The pandemic and associated lockdown and restrictions have forced business leaders to have conversations about the future of the workplace. Coronavirus has accelerated the prominence of technology, flexible hours and remote working practices. Businesses have pivoted to online service delivery through virtual meetings, conferences, and events.

We have experienced the above in our own business and on behalf of our clients and it has been almost seamless and, by and large, positive. It has given us food for thought for future business development and recruitment strategies. Do our people and our clients need to be in the same cities to enjoy successful working relationships?

The strengthening role of technology and the normalisation of virtual meetings presents the opportunity to hire new talent without geographical boundaries. That creates a much larger pool of talent. Likewise, our new business targets can potentially grow. If we can meet virtually, who cares if we’re in Edinburgh’s west end or London’s?

We already work with clients to deliver activity across the UK, as well as around the globe. The removal of distance as a barrier to doing business creates increased opportunity to work with companies without an office or HQ in Scotland.

Large organisations with headquarters in London have tended to favour London-based agencies due to proximity for meetings, as well as a (misguided) perception that being geographically close to national media outlets leads to more coverage. But if everyone is working from home, does location still matter?

Sometimes there are benefits to recruiting a local agency in terms of local knowledge, network connections and ‘boots on the ground’. But, depending on the client and the brief, these particular benefits may not matter or be a priority.

As an industry, we have an opportunity to potentially rebalance the concentration of high-profile, prestigious briefs in London across the country by demonstrating top quality support exists in regional agencies and we can deliver, regardless of location.

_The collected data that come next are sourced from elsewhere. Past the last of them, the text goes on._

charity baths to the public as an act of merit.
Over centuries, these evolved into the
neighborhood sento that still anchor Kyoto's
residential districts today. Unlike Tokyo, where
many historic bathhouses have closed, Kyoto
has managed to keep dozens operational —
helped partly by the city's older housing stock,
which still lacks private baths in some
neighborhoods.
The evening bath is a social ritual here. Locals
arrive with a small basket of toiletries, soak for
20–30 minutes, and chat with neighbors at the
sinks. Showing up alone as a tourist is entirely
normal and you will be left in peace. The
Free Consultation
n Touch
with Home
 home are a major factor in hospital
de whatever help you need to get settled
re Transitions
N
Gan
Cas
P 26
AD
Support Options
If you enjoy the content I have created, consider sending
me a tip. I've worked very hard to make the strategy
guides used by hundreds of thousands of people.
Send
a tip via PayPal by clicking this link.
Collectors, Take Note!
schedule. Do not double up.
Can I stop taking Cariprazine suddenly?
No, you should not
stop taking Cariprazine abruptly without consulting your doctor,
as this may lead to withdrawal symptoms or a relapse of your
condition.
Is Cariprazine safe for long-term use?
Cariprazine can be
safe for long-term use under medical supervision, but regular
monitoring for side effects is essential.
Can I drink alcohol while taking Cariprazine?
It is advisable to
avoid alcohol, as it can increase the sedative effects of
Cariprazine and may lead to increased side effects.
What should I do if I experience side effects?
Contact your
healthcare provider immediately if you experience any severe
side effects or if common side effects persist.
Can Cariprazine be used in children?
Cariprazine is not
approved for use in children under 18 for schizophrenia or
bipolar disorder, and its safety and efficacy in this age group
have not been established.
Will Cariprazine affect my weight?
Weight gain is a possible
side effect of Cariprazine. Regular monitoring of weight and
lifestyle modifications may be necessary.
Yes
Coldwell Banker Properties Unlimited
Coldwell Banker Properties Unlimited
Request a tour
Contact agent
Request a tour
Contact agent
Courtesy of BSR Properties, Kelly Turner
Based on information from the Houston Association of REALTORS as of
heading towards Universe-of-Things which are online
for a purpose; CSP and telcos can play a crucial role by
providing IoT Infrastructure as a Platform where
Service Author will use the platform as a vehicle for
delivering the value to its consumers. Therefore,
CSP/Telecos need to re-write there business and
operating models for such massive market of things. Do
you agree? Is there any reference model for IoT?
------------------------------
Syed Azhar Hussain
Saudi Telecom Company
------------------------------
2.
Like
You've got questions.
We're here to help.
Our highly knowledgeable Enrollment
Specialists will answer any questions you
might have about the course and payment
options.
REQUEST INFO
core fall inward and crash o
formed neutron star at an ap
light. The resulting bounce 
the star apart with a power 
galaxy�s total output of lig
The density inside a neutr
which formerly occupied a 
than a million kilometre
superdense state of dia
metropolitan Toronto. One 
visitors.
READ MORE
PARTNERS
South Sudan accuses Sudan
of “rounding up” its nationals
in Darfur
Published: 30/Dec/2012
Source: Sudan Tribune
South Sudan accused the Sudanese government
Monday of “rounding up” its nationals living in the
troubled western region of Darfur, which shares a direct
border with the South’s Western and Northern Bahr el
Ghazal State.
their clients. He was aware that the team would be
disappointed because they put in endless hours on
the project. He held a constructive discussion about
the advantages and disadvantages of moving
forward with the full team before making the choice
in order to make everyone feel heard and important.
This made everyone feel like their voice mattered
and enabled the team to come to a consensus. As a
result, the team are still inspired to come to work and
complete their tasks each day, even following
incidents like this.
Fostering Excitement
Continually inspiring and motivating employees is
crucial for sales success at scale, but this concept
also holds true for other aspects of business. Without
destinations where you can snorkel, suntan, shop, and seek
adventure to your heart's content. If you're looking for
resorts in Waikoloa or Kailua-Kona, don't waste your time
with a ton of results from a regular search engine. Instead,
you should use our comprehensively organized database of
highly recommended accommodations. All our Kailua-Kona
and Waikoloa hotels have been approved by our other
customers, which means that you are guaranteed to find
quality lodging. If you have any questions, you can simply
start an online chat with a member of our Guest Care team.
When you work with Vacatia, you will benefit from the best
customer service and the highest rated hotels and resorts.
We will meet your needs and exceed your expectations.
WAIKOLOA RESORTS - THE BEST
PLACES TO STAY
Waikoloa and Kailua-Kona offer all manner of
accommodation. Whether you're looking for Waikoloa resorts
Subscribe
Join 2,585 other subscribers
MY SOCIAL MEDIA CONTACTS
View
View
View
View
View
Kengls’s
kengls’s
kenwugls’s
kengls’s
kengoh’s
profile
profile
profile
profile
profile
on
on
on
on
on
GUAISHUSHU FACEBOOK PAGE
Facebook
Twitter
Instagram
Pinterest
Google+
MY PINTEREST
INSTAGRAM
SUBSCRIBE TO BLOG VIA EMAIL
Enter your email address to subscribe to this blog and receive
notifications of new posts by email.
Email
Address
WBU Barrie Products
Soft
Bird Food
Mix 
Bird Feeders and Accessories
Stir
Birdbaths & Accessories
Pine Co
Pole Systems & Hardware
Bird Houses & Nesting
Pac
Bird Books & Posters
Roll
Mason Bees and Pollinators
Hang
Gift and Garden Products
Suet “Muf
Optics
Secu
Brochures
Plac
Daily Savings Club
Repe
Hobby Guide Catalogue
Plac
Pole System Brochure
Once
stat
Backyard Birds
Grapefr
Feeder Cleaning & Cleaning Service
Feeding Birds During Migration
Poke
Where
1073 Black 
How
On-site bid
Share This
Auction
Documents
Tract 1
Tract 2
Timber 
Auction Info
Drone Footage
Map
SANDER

The key, as we’ve experienced in the last eight months, is establishing and maintaining solid relationships. We’ve learned that this can be achieved online and virtually. While ‘Zoom fatigue’ is a thing, online meetings have proved productive and we continue to deliver results for clients that we haven’t met face-to-face for most of the year.

That said, the remote working model is not a permanent state. We do intend to return to the office, possibly with some sort of hybrid model, and we want to meet our clients in person as soon as it is safe and possible to do so.

However, 2020’s reliance on technology and flexible working has raised important considerations about the ways we work and do business. While these questions have arisen under the not-so-ideal conditions of a global pandemic, uncertainty and adversity can lead to great ideas, innovation and opportunity.